■ **Rendered pictures with their source text**:
┄┄┄┄┄┄
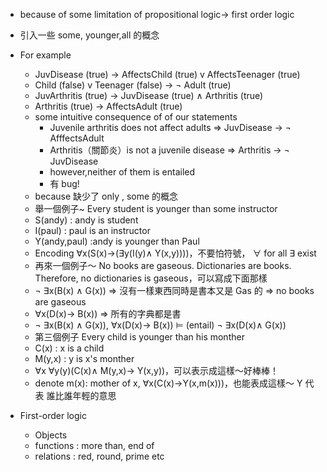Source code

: - because of some limitation of propositional logic-> first order logic
- 引入一些 some, younger,all 的概念
- For example

  - JuvDisease (true) -> AffectsChild (true) v AffectsTeenager (true)
  - Child (false) v Teenager (false) -> ¬ Adult (true)
  - JuvArthritis (true) -> JuvDisease (true) ∧ Arthritis (true)
  - Arthritis (true) -> AffectsAdult (true)
  - some intuitive consequence of of our statements
    - Juvenile arthritis does not affect adults => JuvDisease -> ¬ AfffectsAdult
    - Arthritis（關節炎）is not a juvenile disease => Arthritis -> ¬ JuvDisease
    - however,neither of them is entailed
    - 有 bug!
  - because 缺少了 only , some 的概念
  - 舉一個例子~ Every student is younger than some instructor
  - S(andy) : andy is student
  - I(paul) : paul is an instructor
  - Y(andy,paul) :andy is younger than Paul
  - Encoding ∀x(S(x)->(∃y(I(y)∧ Y(x,y))))，不要怕符號， ∀ for all ∃ exist
  - 再來一個例子～ No books are gaseous. Dictionaries are books. Therefore, no dictionaries is gaseous，可以寫成下面那樣
  - ¬ ∃x(B(x) ∧ G(x)) => 沒有一樣東西同時是書本又是 Gas 的 => no books are gaseous
  - ∀x(D(x)-> B(x)) => 所有的字典都是書
  - ¬ ∃x(B(x) ∧ G(x)), ∀x(D(x)-> B(x)) ⊨ (entail) ¬ ∃x(D(x)∧ G(x))
  - 第三個例子 Every child is younger than his monther
  - C(x) : x is a child
  - M(y,x) : y is x's monther
  - ∀x ∀y(y)(C(x)∧ M(y,x)-> Y(x,y))，可以表示成這樣～好棒棒！
  - denote m(x): mother of x, ∀x(C(x)->Y(x,m(x)))，也能表成這樣～ Y 代表 誰比誰年輕的意思

- First-order logic
  - Objects
  - functions : more than, end of
  - relations : red, round, prime etc
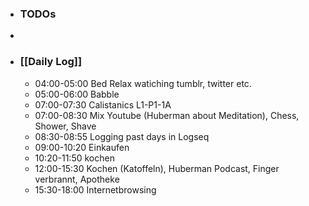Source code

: - ### TODOs
-
- ### [[Daily Log]]
	- 04:00-05:00 Bed Relax watiching tumblr, twitter etc.
	- 05:00-06:00 Babble
	- 07:00-07:30 Calistanics L1-P1-1A
	- 07:00-08:30 Mix Youtube (Huberman about Meditation), Chess, Shower, Shave
	- 08:30-08:55 Logging past days in Logseq
	- 09:00-10:20 Einkaufen
	- 10:20-11:50 kochen
	- 12:00-15:30 Kochen (Katoffeln), Huberman Podcast, Finger verbrannt, Apotheke
	- 15:30-18:00 Internetbrowsing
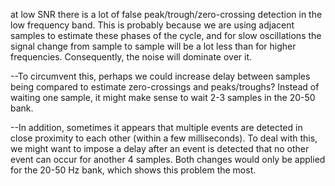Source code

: at low SNR there is a lot of false peak/trough/zero-crossing detection in the low frequency band. This is probably because we are using adjacent samples to estimate these phases of the cycle, and for slow oscillations the signal change from sample to sample will be a lot less than for higher frequencies. Consequently, the noise will dominate over it.

 
--To circumvent this, perhaps we could increase delay between samples being compared to estimate zero-crossings and peaks/troughs? Instead of waiting one sample, it might make sense to wait 2-3 samples in the 20-50 bank. 

--In addition, sometimes it appears that multiple events are detected in close proximity to each other (within a few milliseconds). To deal with this, we might want to impose a delay after an event is detected that no other event can occur for another 4 samples. Both changes would only be applied for the 20-50 Hz bank, which shows this problem the most.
┄┄┄┄┄┄
■ **TRY IT**:
Print the lines of the listing unchanged, from its first line through the line that contains "- For example". Leave the pictures out of your answer.

■ **ANSWER SECTION**:
Source code

: - because of some limitation of propositional logic-> first order logic
- 引入一些 some, younger,all 的概念
- For example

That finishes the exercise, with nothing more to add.